A Europa não mostrava um lado tão racista desde a Segunda Guerra Mundial, mas a verdade é que a eleição de Barack Obama, o primeiro presidente negro na história dos EUA, mexeu com os brios de muita gente.Embora acredita-se que a Europa é mais tolerante que os Estados Unidos, o continente guarda secretamente um rancor contra "outras raças" que remonta há mais de meio milênio. Na época das grandes navegações, os povos europeus criaram toda a sorte de teorias que justificassem a dominação das civilizações africanas e e as do continente americano. Entre elas, a de que a raça branca foi escolhida por Deus para liderar o mundo, e que índios e negros eram animais, portanto deveriam ser domesticados.
Os brancos chegaram então à África e muitas trocas comerciais foram estabelecidas com povos negros. Mas, quando os europeus chegaram às Américas, tentaram escravizar os índios e falharam, a solução foi escravizar os negros africanos. Inicialmente, foram usados como escravos tribos já escravizadas por outras civilizações africanas. A escassez de "recursos humanos" pode ter provocado depois a escravização de qualquer tribo africana nesse projeto dito "civilizatório".
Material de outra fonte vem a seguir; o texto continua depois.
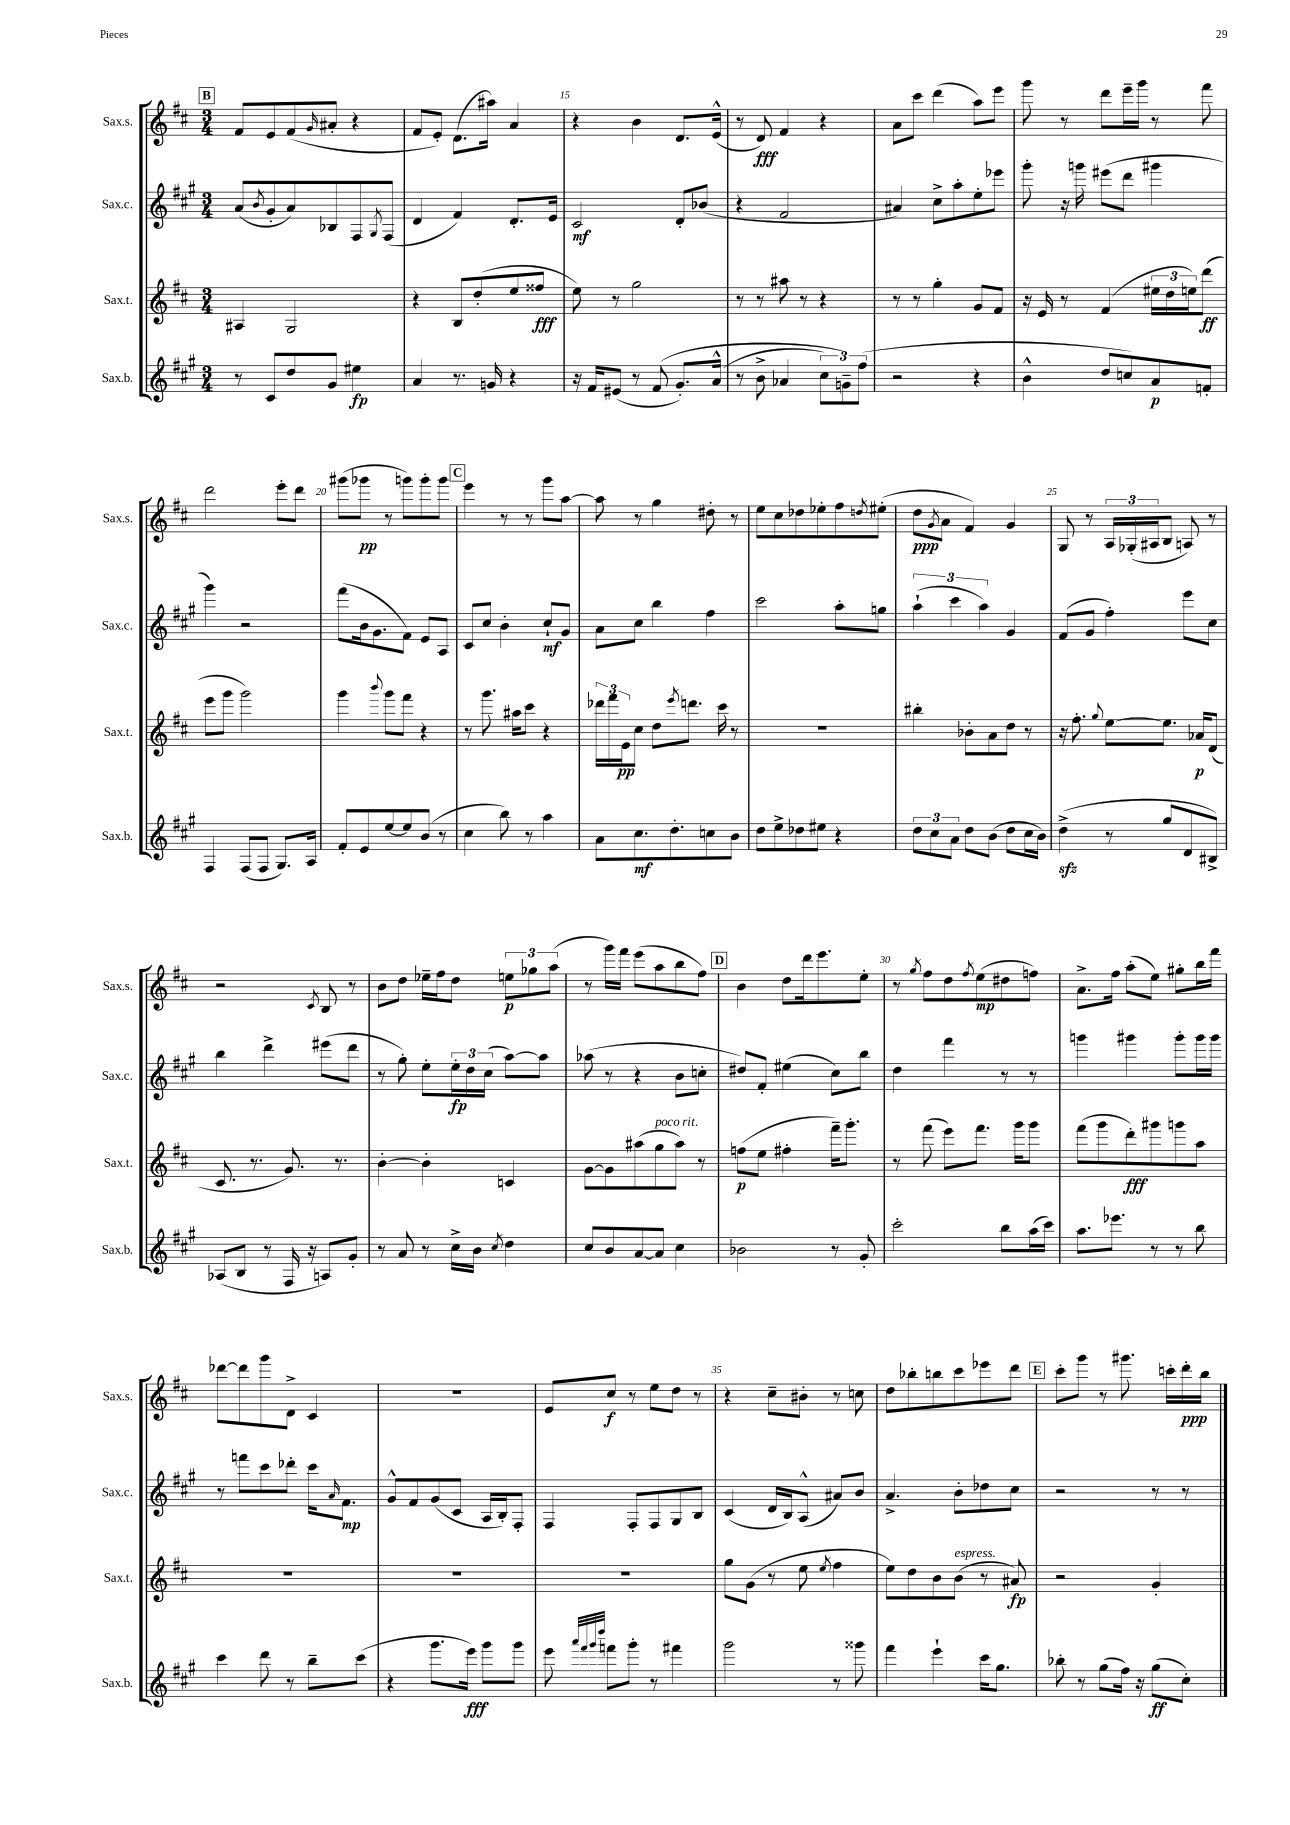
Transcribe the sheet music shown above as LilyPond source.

<<
\new StaffGroup <<
\new Staff = "s0" \with { instrumentName = "Sax.s." shortInstrumentName = "Sax.s." } {
    \clef treble \key d \major \numericTimeSignature \time 3/4
    \mark \markup { \box "B" } fis'8 e'8 fis'8( \grace { g'16 } ais'8-. r4 |
    fis'8 e'8-.) d'8.( ais''16) a'4 |
    r4 b'4 d'8. e'16-^( |
    r8 d'8\fff) fis'4 r4 |
    a'8 cis'''8 d'''4( a''8) e'''8 |
    g'''8 r8 d'''8 e'''16-- g'''16 r8 fis'''8 |
    d'''2 e'''8-. d'''8 |
    gis'''8( ges'''8\pp r8 g'''8) g'''8-. g'''8 |
    \mark \markup { \box "C" } e'''4 r8 r8 g'''8 a''8~ |
    a''8 r8 g''4 dis''8-. r8 |
    e''8 cis''8 des''8 ees''8-. fis''8 \acciaccatura { d''8 } eis''8-.( |
    d''8\ppp \acciaccatura { g'8 } a'8 fis'4) g'4 |
    g8 r8 \tuplet 3/2 { a16 ges16-.( ais16 } b8 a8) r8 |
    r2 \acciaccatura { cis'8 } b8 r8 |
    b'8 d''8 ees''16-- fis''16 d''8 \tuplet 3/2 { e''8\p ges''8 a''8( } |
    r8 g'''16) fis'''16 e'''8( a''8 b''8 fis''8) |
    \mark \markup { \box "D" } b'4 d''8 d'''16 e'''8. e''8-. |
    r8 \acciaccatura { g''8 } fis''8 d''8 \acciaccatura { fis''8 } e''8\mp( dis''8 f''8) |
    a'8.-> fis''16 a''8-.( e''8) gis''8-. b''16 fis'''16 |
    des'''8~ des'''8 g'''8 d'8-> cis'4 |
    R2. |
    e'8 cis''8\f r8 e''8 d''8 r8 |
    r4 cis''8-- bis'8-. r8 c''8 |
    d''8 bes''8-. b''8 cis'''8 ees'''8 d'''8 |
    \mark \markup { \box "E" } cis'''8-. g'''8 r8 gis'''8. c'''16-. d'''16-.\ppp b''16 \bar "|." |
}
\new Staff = "s1" \with { instrumentName = "Sax.c." shortInstrumentName = "Sax.c." } {
    \clef treble \key a \major \numericTimeSignature \time 3/4
    \mark \markup { \box "B" } a'8( \acciaccatura { b'8 } gis'8-. a'8) bes8 fis8 \acciaccatura { gis8 } fis8( |
    d'4 fis'4) d'8.-. e'16 |
    cis'2\mf d'8-. bes'8( |
    r4 fis'2 |
    ais'4) cis''8-> a''8-. e''8-. ees'''8 |
    gis'''8-. r16 g'''16 eis'''8( d'''8 gis'''4 |
    gis'''4) r2 |
    fis'''8( b'16 gis'8. fis'8) e'8 a8 |
    \mark \markup { \box "C" } cis'8 cis''8 b'4-. cis''8-!\mf gis'8 |
    a'8 cis''8 b''4 fis''4 |
    cis'''2 a''8-. g''8 |
    \tuplet 3/2 { a''4-!( cis'''4 a''4) } gis'4 |
    fis'8( gis'8 fis''4-.) e'''8 cis''8 |
    b''4 d'''4-> eis'''8( d'''8 |
    r8 gis''8-.) e''8-. \tuplet 3/2 { e''16-.\fp d''16 cis''16( } a''8~) a''8 |
    aes''8( r8 r4 b'8 c''8-. |
    \mark \markup { \box "D" } dis''8) fis'8-. eis''4( cis''8) b''8 |
    d''4 fis'''4 r8 r8 |
    g'''4 gis'''4 gis'''8-. gis'''16 gis'''16 |
    r8 f'''8 cis'''8 des'''8-. cis'''16 \grace { a'16 } fis'8.\mp |
    gis'8-^ fis'8 gis'8( cis'8 a16 b16-.) fis8-. |
    fis4 fis8-. fis8 gis8 b8 |
    cis'4( d'16 b16) a8-^( ais'8) b'8 |
    a'4.-> b'8-. des''8 cis''8 |
    \mark \markup { \box "E" } r2 r8 r8 \bar "|." |
}
\new Staff = "s2" \with { instrumentName = "Sax.t." shortInstrumentName = "Sax.t." } {
    \clef treble \key d \major \numericTimeSignature \time 3/4
    \mark \markup { \box "B" } ais4 g2 |
    r4 b8 d''8-.( e''8 fisis''8\fff |
    e''8) r8 g''2 |
    r8 r8 ais''8 r8 r4 |
    r8 r8 g''4-. g'8 fis'8 |
    r16 e'16 r8 fis'4( \tuplet 3/2 { eis''16 d''16 e''16) } d'''8\ff( |
    e'''8 g'''8 g'''2) |
    g'''4 \appoggiatura { b'''8 } g'''8 fis'''8 r4 |
    \mark \markup { \box "C" } r8 g'''8. ais''16 cis'''8 r4 |
    \tuplet 3/2 { des'''16 fis'''16 e'16\pp } cis''8 d''8 \acciaccatura { e'''8 } d'''8. cis'''16 r8 |
    R2. |
    bis''4-. bes'8-. a'8 d''8 r8 |
    r16 fis''8.-. \appoggiatura { g''8 } e''8~ e''8. aes'16\p d'8( |
    cis'8. r8. g'8.) r8. |
    b'4~-. b'4-. c'4 |
    g'8~ g'8 ais''8( g''8^\markup { \italic "poco rit." } ais''8) r8 |
    \mark \markup { \box "D" } f''8\p( e''8 fis''4-. fis'''16--) g'''8.-. |
    r8 fis'''8( e'''8) fis'''8. g'''16 g'''8 |
    fis'''8( g'''8 d'''8-.\fff) gis'''8 g'''8 a''8 |
    R2. |
    R2. |
    R2. |
    g''8 g'8( r8 e''8 \acciaccatura { e''8 } fis''4 |
    e''8) d''8 b'8 b'8^\markup { \italic "espress." }( r8 ais'8\fp) |
    \mark \markup { \box "E" } r2 g'4-. \bar "|." |
}
\new Staff = "s3" \with { instrumentName = "Sax.b." shortInstrumentName = "Sax.b." } {
    \clef treble \key a \major \numericTimeSignature \time 3/4
    \mark \markup { \box "B" } r8 cis'8 d''8 gis'8 eis''4\fp |
    a'4 r8. g'16 r4 |
    r16 fis'16 eis'8( r8 fis'8\( gis'8.-.) a'16-^( |
    r8 b'8-> aes'4 \tuplet 3/2 { cis''8) g'8--\) fis''8( } |
    r2 r4 |
    b'4-^ d''8 c''8) a'8\p f'8-. |
    fis4 fis8( fis8 gis8.) a16 |
    fis'8-. e'8 e''8~ e''8 b'8( r8 |
    \mark \markup { \box "C" } cis''4 b''8) r8 a''4 |
    a'8 cis''8.\mf d''8.-. c''8 b'8 |
    d''8 e''8-> des''8 eis''8 r4 |
    \tuplet 3/2 { d''8 cis''8 a'8 } d''8 b'8( d''8 cis''16 b'16) |
    d''4->\sfz( r8 gis''8 d'8 bis8->) |
    aes8( b8 r8 fis16 r16 a8) gis'8-. |
    r8 a'8 r8 cis''16-> b'16 \acciaccatura { cis''8 } d''4 |
    cis''8 b'8 a'8~ a'8 cis''4 |
    \mark \markup { \box "D" } bes'2 r8 gis'8-. |
    cis'''2-. b''8 a''16( cis'''16) |
    a''8. ees'''8. r8 r8 b''8 |
    cis'''4 d'''8 r8 b''8-- cis'''8( |
    r4 gis'''8. e'''16\fff) gis'''8 gis'''8 |
    e'''8 \grace { a'''32 fis'''32 gis'''32 d''''32 } f'''8 gis'''8-. r8 fis'''4 |
    gis'''2 r8 gisis'''8 |
    fis'''4 e'''4-! cis'''16 gis''8. |
    \mark \markup { \box "E" } bes''8-. r8 gis''8( fis''16) r16 gis''8\ff( cis''8-.) \bar "|." |
}
>>
>>
\layout { \context { \Score currentBarNumber = #13 \override BarNumber.break-visibility = ##(#f #t #t) barNumberVisibility = #(every-nth-bar-number-visible 5) } }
A igreja também teve a sua parte no fortalecimento dessa crença ao defender a catequização dos povos ameríndios - reformas religiosas faziam Roma perder mais e mais adeptos a cada dia. Mas os negros continuavam, estranhamente, a ser vistos como mais próximos dos primatas do que dos homens, aos olhos da igreja. E assim permanece, em alguns casos, até os dias de hoje.
Uma reportagem de 2008 do jornal "Washington Post" revelou que várias figuras de destaque na Europa continental, entre políticos e jornalistas, fizeram declarações suspeitamente racistas a respeito da vitória de Obama. Referências a um homem bronzeado e à conquista africana da Casa Branca disfarçaram o preconceito latente contra a idéia de um negro presidir o gabinete da maior potência mundial. Os britânicos, por outro lado, com seu senso de humor negro e em claro estado de negação, afirmam que não há motivos para a Europa e os próprios EUA se alarmarem com a eleição de Barack Obama - ele nem é tão negro assim.
Das muitas piadas já feitas a respeito do acontecimento histórico, destaque também para a votação de novembro de 2008: Obama obteve mais votos no geral, ao contrário das eleições anteriores, quando o candidato republicano George Bush foi eleito somente pela maioria nos colégios eleitorais. Para o jornalista britânico Toby Young, quem repetiu o feito de Bush naquele ano foi o piloto de fórmula 1 Lewis Hamilton, que levou o campeonato mesmo sem ganhar...
Brincadeiras à parte, 2008 vai permanecer na história mundial pelas muitas conquistas contra o preconceito racial. Além das marcantes vitórias na política e no esporte - Hamilton foi o primeiro piloto negro a conquistar o título da mais alta categoria do automobilismo - a cultura negra também vem sendo cada mais valorizada. Na terra dos festivais culturais, Edimburgo, acontecia na mesma época mais uma edição do "Africa in Motion", que contou com dezenas de filmes no melhor estilo "Nollywood" (como é chamado o cinema nigeriano) e outros eventos. A capital escocesa é a sede anual de alguns dos maiores festivais artísticos do mundo, como o Fringe e o Festival Internacional de Artes e Cinema.
O Rio, considerado a capital cultural brasileira, não deixou por menos e sediou, entre 13 e 24 de novembro, o II Encontro de Cinema Negro Brasil em diversos locais, como o Espaço Tom Jobim e o Odeon Petrobrás, além de uma tenda na Lapa. Zózimo Bulbul, o primeiro protagonista negro de uma novela brasileira, foi o idealizador do projeto. O ator, de mais de 70 anos, criou em 2007 o Centro Afrocarioca de Cinema, influenciado pela sua própria carreira no Cinema Novo e inspirado por festivais de cinema negro. A mostra trouxe 57 filmes que mostravam a influência e a força da cultura negra a nível mundial.